No difference at all in the memory consumption, by the gateway.
In the records we can also again see that yield increase, and timeouts have been decreased.
Experiment three worked as expected. ✅
Several further experiments
We did several further experiments where we scaled the workers, played with the completion delay, reduced the starter load etc. At some point, we reached a state size that was too big (~2 Gig) such that this impacted our processing. We had to drain the cluster and stop the starters completely.
Interestingly was that when we reduced the completion delay, we just had a slight increase in completion, when we scaled down the workers (marked with the annotation in the graph), to reduce activations, we saw no difference.
Only when we hit a certain threshold in RocksDb (it seems to be at least), the completion went up by a lot.
This is because the record processing latency was heavily reduced (likely the commit latency or iteration latency in RocksDb).
Experiment with worker impact
We wanted to understand and experiment with the impact of a slow worker on different process instances.
To see such an impact in our metrics we had to patch our current execution metrics, such that includes the BPMN processId, so we can differentiate between execution times of different processes.
See the related branch for more details ck-latency-metrics
Furthermore, a new process model was added slow-task.bpm
and new deployments to create such instances and work on them. The process model was similar to the benchmark model, only the job type has been changed.
Expected
To verify was that whether a slow worker would impact other instances, this was uncertain territory we were hitting.
To be honest we expected it would affect them.
Actual
We started the benchmark (default configs for broker and gateway), with additional configurations:
- benchmark starter with 75 PI/s rate
- 3 benchmark worker (60 capacity) and completion delay of 50 ms
- slow-task starter with 75 PI/s rate
- 3 slow-worker (60 capacity) and a completion delay of 50 ms (at the begin)
We can see based on the metrics that the execution latency is the same for both process instances, and we are able to complete our 150 PI/s.
We slowed now the worker for the type slow-task
down to a completion delay of 2500ms.
We can see that we start to get Job.YIELD
commands from the gateway, and we can see that the process instance execution is slowed down.
Interestingly that is only for the affected process instance, which we wanted to validate/verify.
Reasoning
Our first assumption was that both instance latencies would be impacted, because are writing YIELD commands, instead of being able to complete them.
But another consequence comes into play. If fewer jobs are worked on, there are also fewer jobs completed, this means fewer process instances have to be continued (with batch processing until the end).

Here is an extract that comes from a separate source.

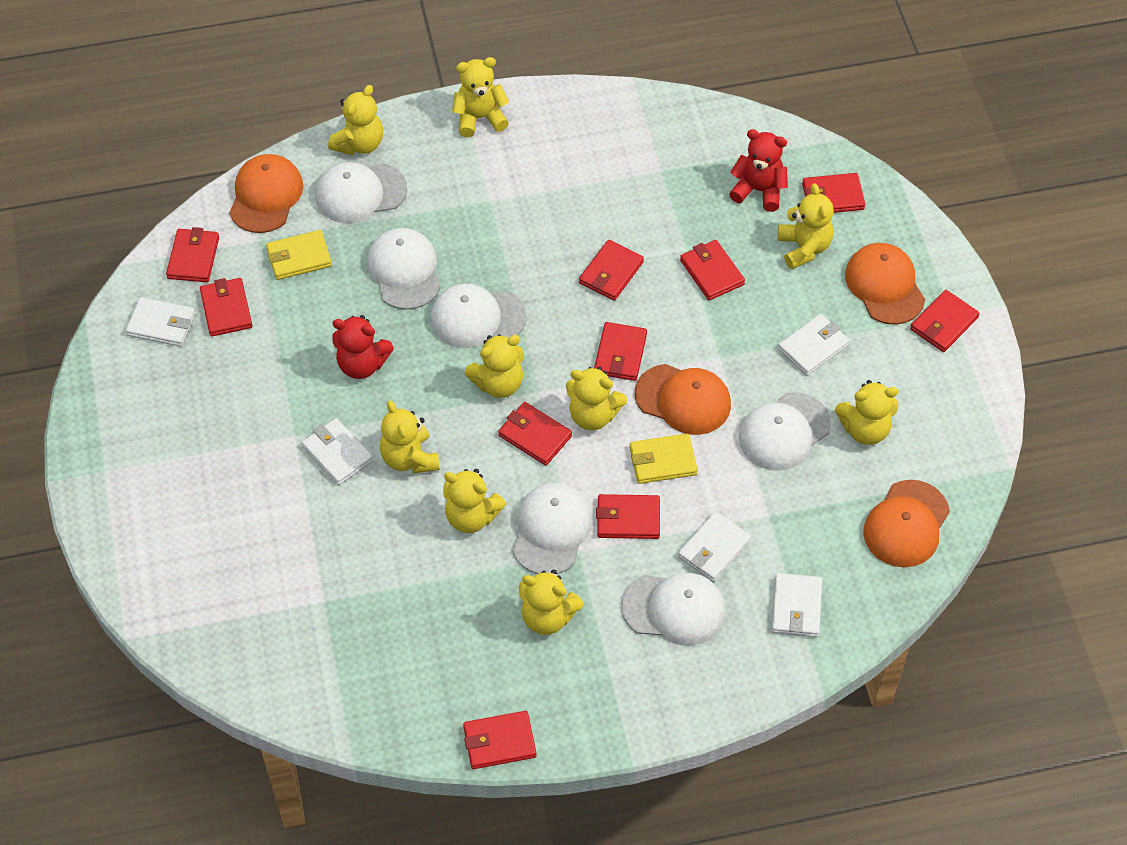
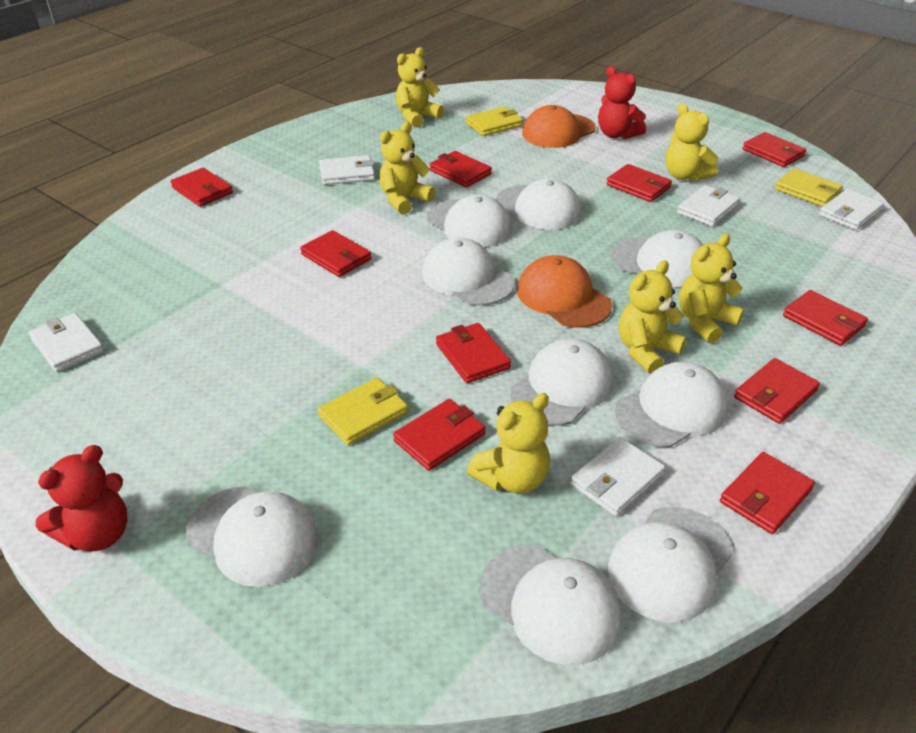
orange cap: 4 -> 2
white cap: 6 -> 9
yellow teddy bear: 9 -> 6
yellow wallet: 2 -> 3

This means a load of yield underweights the normal load of job completions, with additional process instance continuation. That was an interesting insight for us.
Result
Right now it seems that even if we have a slow worker it doesn't impact badly the general system, and only affects the corresponding process instance, not other instances.
What we should or need to investigate further what if the job completion delay is much larger than the timeout. This is something we might want to test soon.